Claimant and defendants being parties to reinsurance contracts, which subject of claims brought against four airlines following hijackings on September 11 in America

Aioi Nissay Dowa Insurance Company Ltd v Heraldglen Ltd and another company: Queen's Bench Division, Commercial Court: 8 February 2013

The claimant was a global insurance and financial services company. The claimant and defendant insurance companies were parties to reinsurance contracts, which became the subject of claims brought against four airlines following the four hijackings on 11 September (9/11) in America. Property and business interruption claims flowing from 9/11 were the subject of a $1.2bn global settlement, the liability for which was allocated in different amounts between the four airlines.

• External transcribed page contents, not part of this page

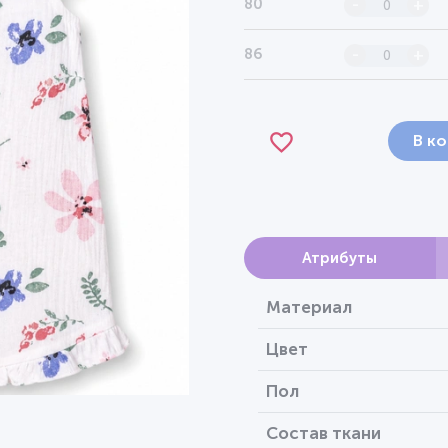
80
-
+
86
-
+
В к
Атрибуты
Материал
Цвет
Пол
Состав ткани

Each of the claims under 10 inward reinsurances was settled on the basis that the attacks on each of the Twin Towers were separate events. Some of the inwards contracts were written on a 'one-event' basis; others were written on an 'each aircraft' or 'each insured' or 'one-event' basis at the discretion of the reinsured. All of the inwards claims to the first defendant were settled on a two-event basis. The claimant contented that their liability under the outward XL reinsurances was on a one event basis. The matter was referred to arbitration.  

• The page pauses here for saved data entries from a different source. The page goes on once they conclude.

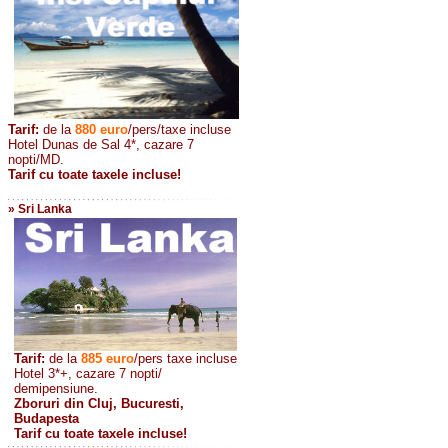
Tarif:
de la
880
euro
/pers/taxe incluse
Hotel Dunas de Sal 4*, cazare 7
nopti/MD.
Tarif cu toate taxele incluse!
» Sri Lanka
Tarif:
de la
885
euro
/pers taxe incluse
Hotel 3*+, cazare 7 nopti/
demipensiune.
Zboruri din Cluj, Bucuresti,
Budapesta
Tarif cu toate taxele incluse!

One of the questions the tribunal had to decide was whether the losses sustained by the defendants on the 10 (inward) reinsurance contracts, arising out of the 9/11 attack, had been caused by one or more occurrences or series of occurrences 'arising out of one event' for the purpose of applying policy limits and deductibles in four retrocession excess of loss reinsurances written in favour of the defendants by the claimant. The relevant reinsurance contracts were subject to London Standard Wording (LSW) 351, article 4 of which provided, inter alia, that the term 'each and every loss' shall be understood to mean 'each and every loss or accident or occurrence or series thereof arising out of one event'. The tribunal concluded that the losses which arose on the inward reinsurances had been caused by two separate occurrences arising out of separate events. The claimant appealed.

The issue for consideration was whether the tribunal had erred in law. The claimant submitted that, instead of confining their analysis to whether the attacks on the Twin Towers constituted one event, the tribunal had wrongly focussed on, and had been wrongly influenced by, their conclusion as to the number of loss events arising out of the hijackings of all four flights. The appeal would be dismissed.

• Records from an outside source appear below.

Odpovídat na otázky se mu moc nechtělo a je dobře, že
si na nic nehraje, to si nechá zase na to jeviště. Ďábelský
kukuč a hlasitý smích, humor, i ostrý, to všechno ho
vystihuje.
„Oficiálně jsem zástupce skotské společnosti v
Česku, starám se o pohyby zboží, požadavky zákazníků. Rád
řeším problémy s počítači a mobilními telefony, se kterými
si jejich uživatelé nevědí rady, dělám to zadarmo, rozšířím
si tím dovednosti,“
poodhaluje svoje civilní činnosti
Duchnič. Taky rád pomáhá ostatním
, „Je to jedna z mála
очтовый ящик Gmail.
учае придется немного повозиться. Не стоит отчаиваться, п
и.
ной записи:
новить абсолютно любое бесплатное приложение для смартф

The tribunal had made no error of law in reaching their conclusion that the insured losses caused by the attacks on the World Trade Center arose out of two events and not one. It had accurately identified the applicable law pursuant to which it had undertaken an exercise of judgement. The tribunal's decision was one which had been open to it to reach and in making it the tribunal: (i) had correctly applied the law; (ii) had had regard to all materially relevant matters; and (iii) had not taken into account impermissible considerations (see [40] of the judgment). Kuwait Airways Corpn v Kuwait Insurance Co [1996] 1 Lloyd's Rep 664 considered; Scott v Copenhagen Reinsurance Co (UK) Ltd [2003] 2 All ER (Comm) 190 applied; Dawson's Field Award, Re (29 March 1972, unreported) considered; Mann v Lexington Insurance Co [2001] 1 All ER (Comm) 28 considered.

Michael Crane QC and Patrick Goodall (instructed by Addleshaw Goddard LLP) for the claimant; Alistair Schaff QC and Nicholas Craig (instructed by Holman Fenwick Willan LLP) for the defendants.